Retype every line of the data below without changing anything, and leave the pictures out of your answer.
--- Start Provided data ---
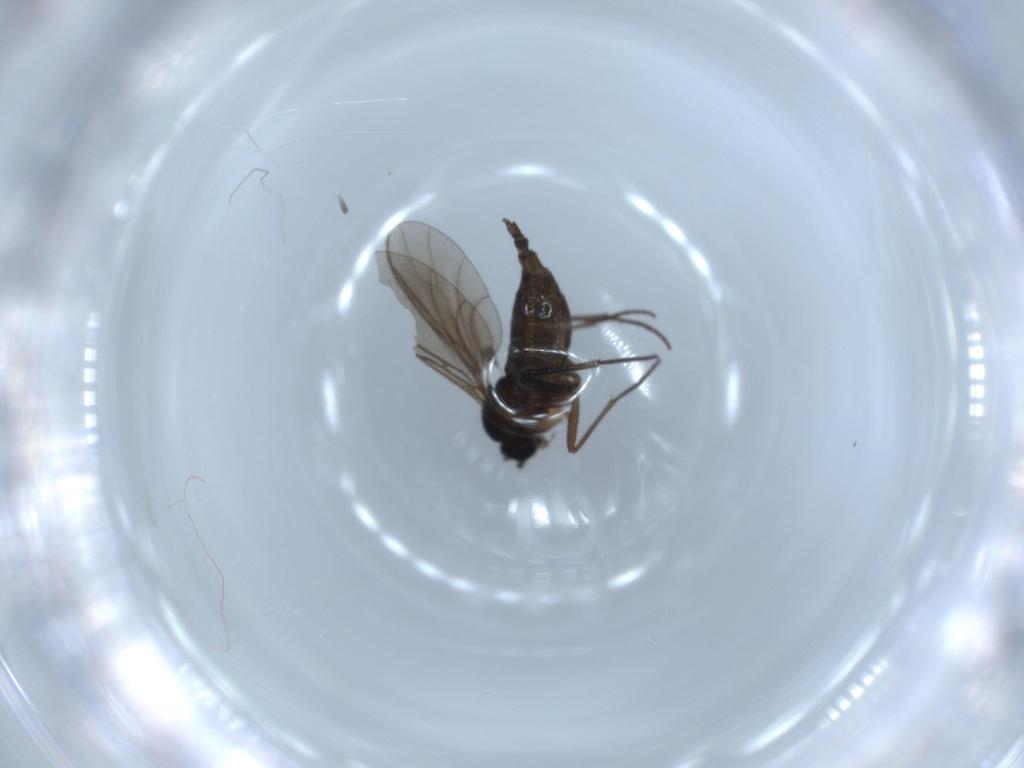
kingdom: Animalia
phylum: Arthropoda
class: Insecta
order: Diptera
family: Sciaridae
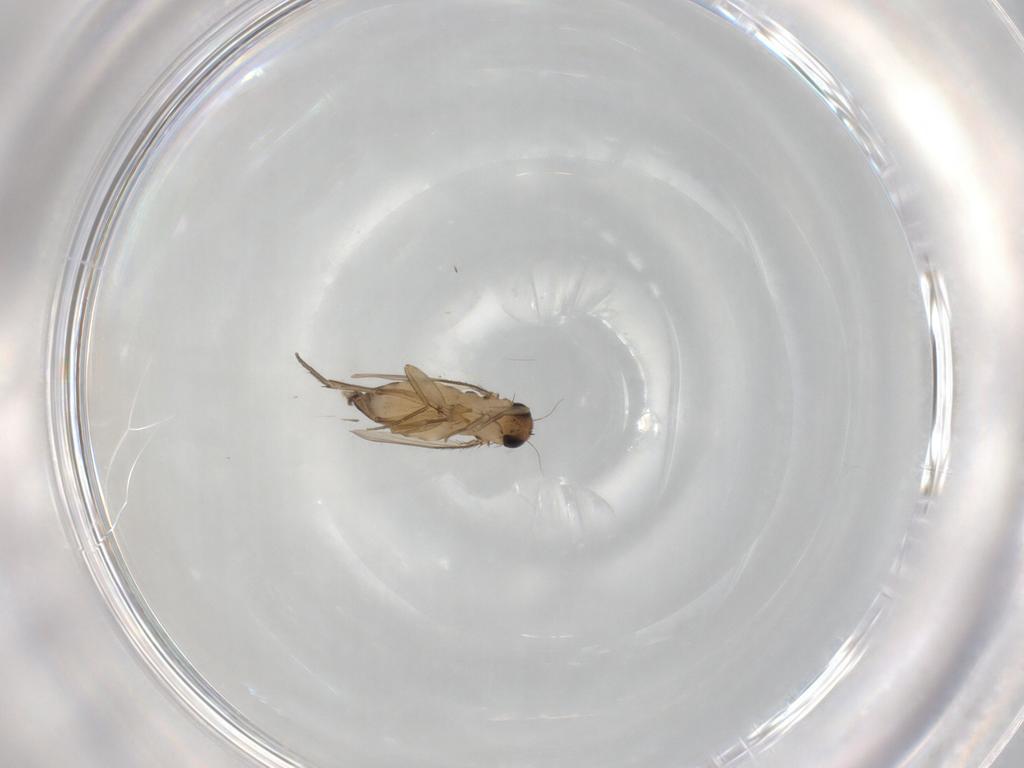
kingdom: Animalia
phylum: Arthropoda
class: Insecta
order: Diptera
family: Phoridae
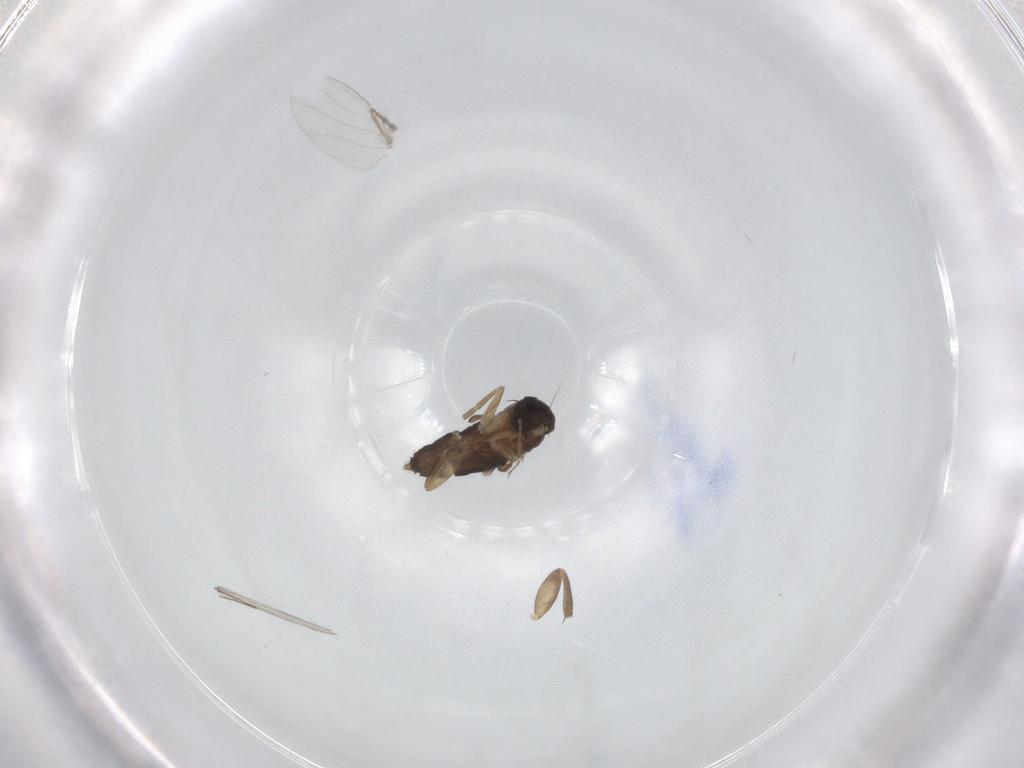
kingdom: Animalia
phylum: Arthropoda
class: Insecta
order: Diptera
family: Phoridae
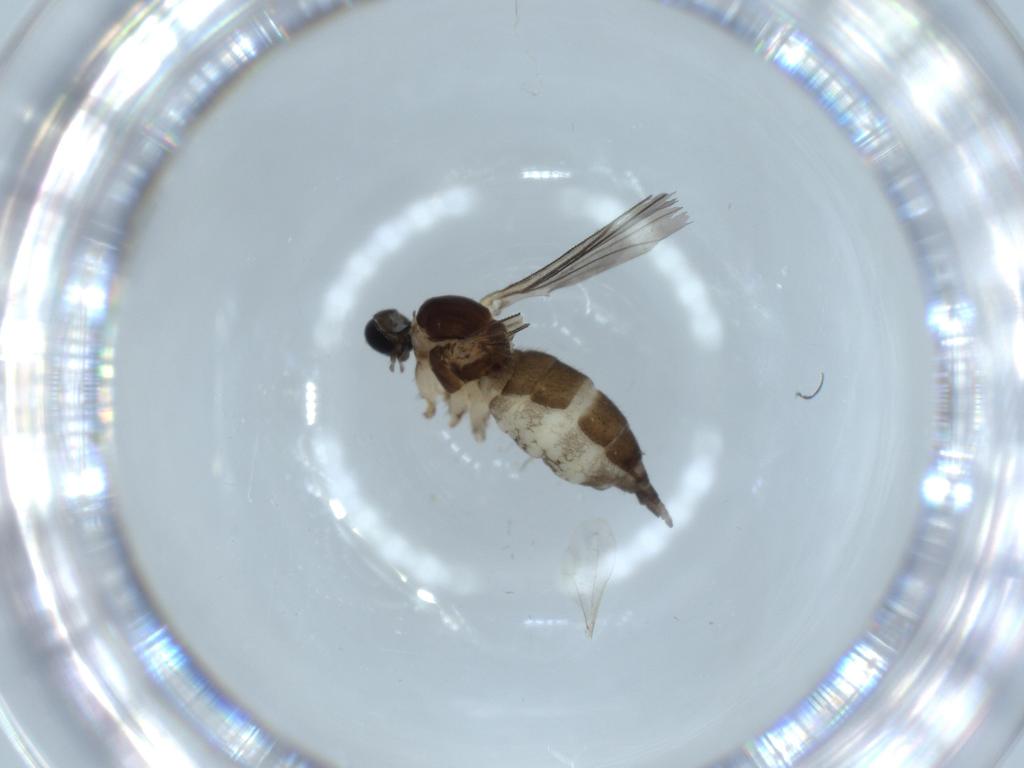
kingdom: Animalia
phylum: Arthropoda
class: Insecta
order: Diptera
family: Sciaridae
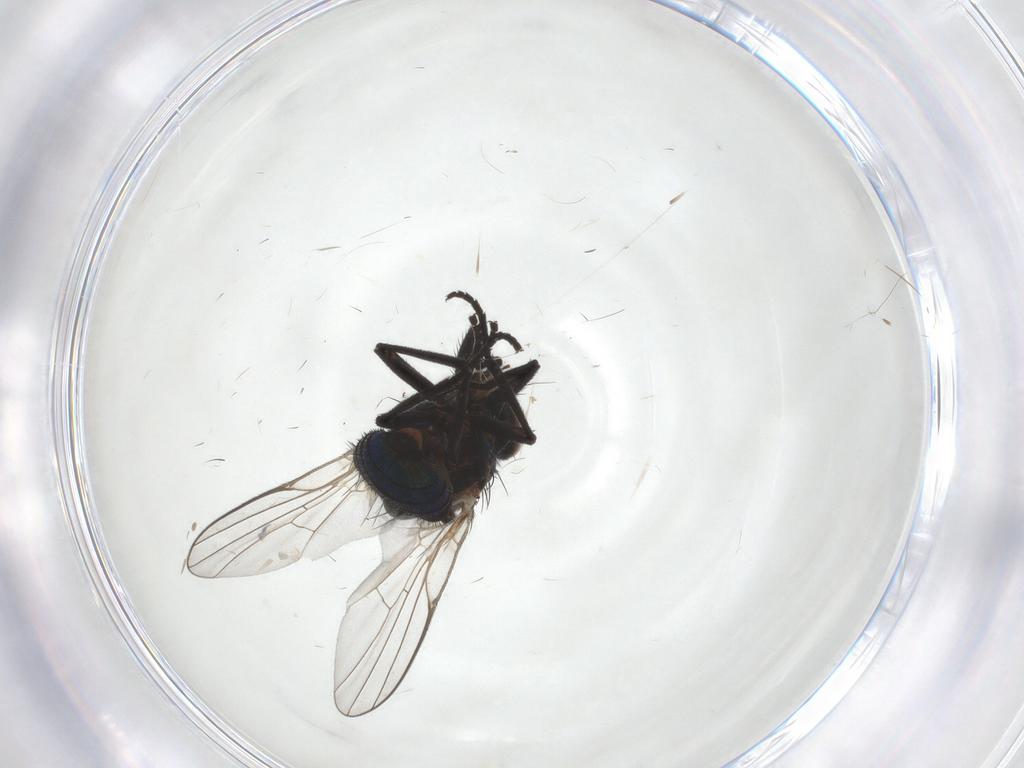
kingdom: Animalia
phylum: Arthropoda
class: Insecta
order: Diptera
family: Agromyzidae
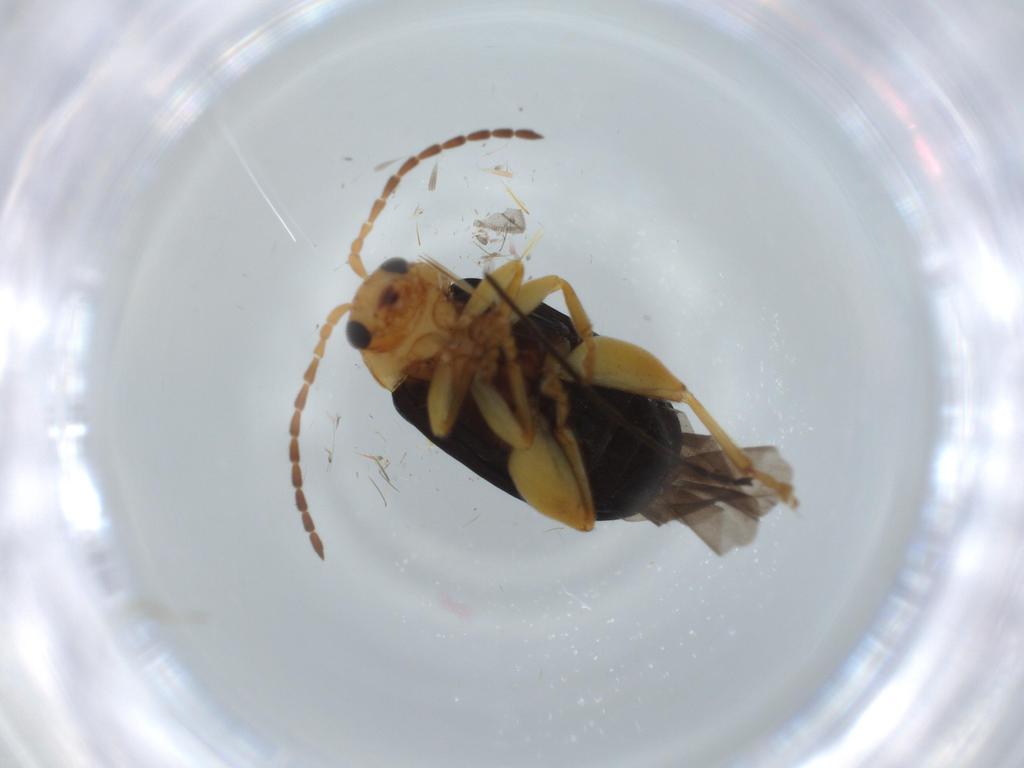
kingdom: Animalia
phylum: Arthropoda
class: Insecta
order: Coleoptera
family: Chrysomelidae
--- End Provided data ---
▸ Exercise output
kingdom: Animalia
phylum: Arthropoda
class: Insecta
order: Diptera
family: Sciaridae
kingdom: Animalia
phylum: Arthropoda
class: Insecta
order: Diptera
family: Phoridae
kingdom: Animalia
phylum: Arthropoda
class: Insecta
order: Diptera
family: Phoridae
kingdom: Animalia
phylum: Arthropoda
class: Insecta
order: Diptera
family: Sciaridae
kingdom: Animalia
phylum: Arthropoda
class: Insecta
order: Diptera
family: Agromyzidae
kingdom: Animalia
phylum: Arthropoda
class: Insecta
order: Coleoptera
family: Chrysomelidae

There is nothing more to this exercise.